Published online Sep 28, 2014. doi: 10.3748/wjg.v20.i36.12900
Revised: January 24, 2014
Accepted: April 5, 2014
Published online: September 28, 2014
Studies from the Far East have demonstrated that D2-dissection is superior to D0/1-dissection. The effect of postoperative chemoradiotherapy (CRT) after D2-dissection has not been accepted due to the lack of D2-dissection in Western countries, as well as the potential harmful effect of radiotherapy. In the current NCCN guideline, adjuvant chemotherapy alone is recommended in D2-dissected patients. However, three recent prospective randomized controlled trials in South Korea and China (ARTIST, NCC and Multicenter IMRT Trials) demonstrated that adjuvant CRT can be safely administered to D2-dissected patients with notable benefits. To identify the role of radiotherapy (RT) in the D2-dissected postoperative setting, clinical research attempts should include (1) identification of high-risk patients for loco-regional recurrence who might benefit from CRT; (2) modification of RT target volume based on the findings that failure patterns should be different after D1- and D2-dissection; and (3) integration of new RT techniques to decrease treatment-related toxicity. The present paper is a review of recent studies addressing these fields. Well-designed prospective randomized studies are needed to clearly define the role of adjuvant CRT in D2-dissected gastric cancer, however, future clinical studies should also focus on answering these questions.

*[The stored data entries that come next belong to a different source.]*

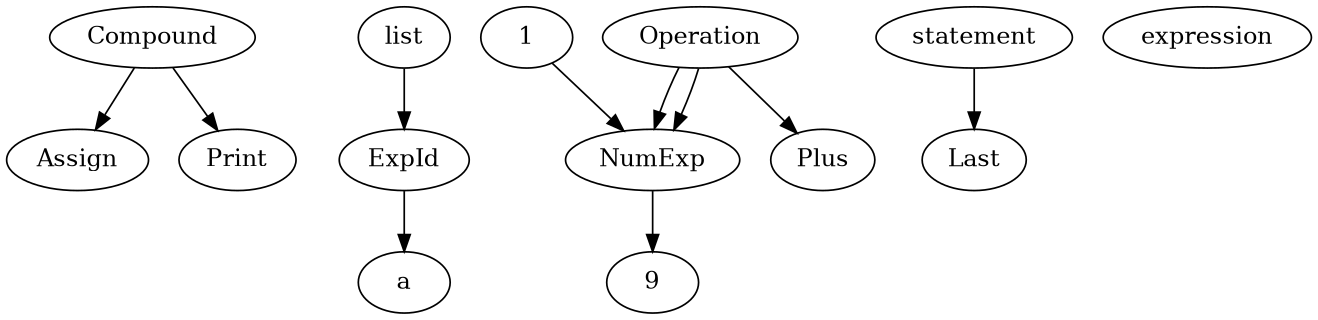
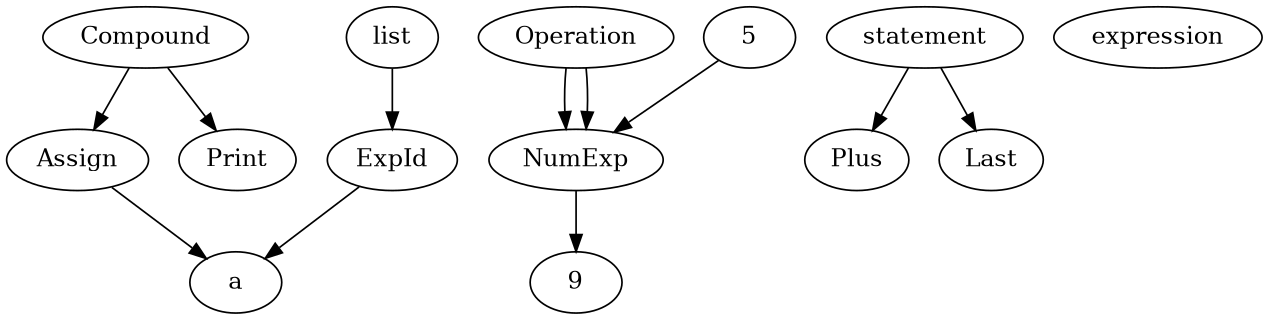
  digraph {
    Compound
    Assign
    Print
    a
    Operation
    NumExp
    Plus
    n8 [label=9]
-   5 [label=1]
+   5
    statement
    Last
    expression
    list
    ExpId
    Compound -> Assign
    Compound -> Print
+   Assign -> a
    Operation -> NumExp
    Operation -> NumExp
-   Operation -> Plus
+   statement -> Plus
    NumExp -> n8
    5 -> NumExp
    statement -> Last
    list -> ExpId
    ExpId -> a
  }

Core tip: The survival benefits of postoperative chemoradiotherapy (CRT) in gastric cancer with D0/1-dissection have been established in Western countries. However, in Eastern areas, where D2-dissection is the standard surgical procedure, most surgeons are skeptical about the benefit of CRT in D2-dissected patients, and CRT has not been examined in this setting in clinical trials. Here we aimed to provide a review of recent research and to suggest future directions regarding adjuvant CRT after D2-dissection.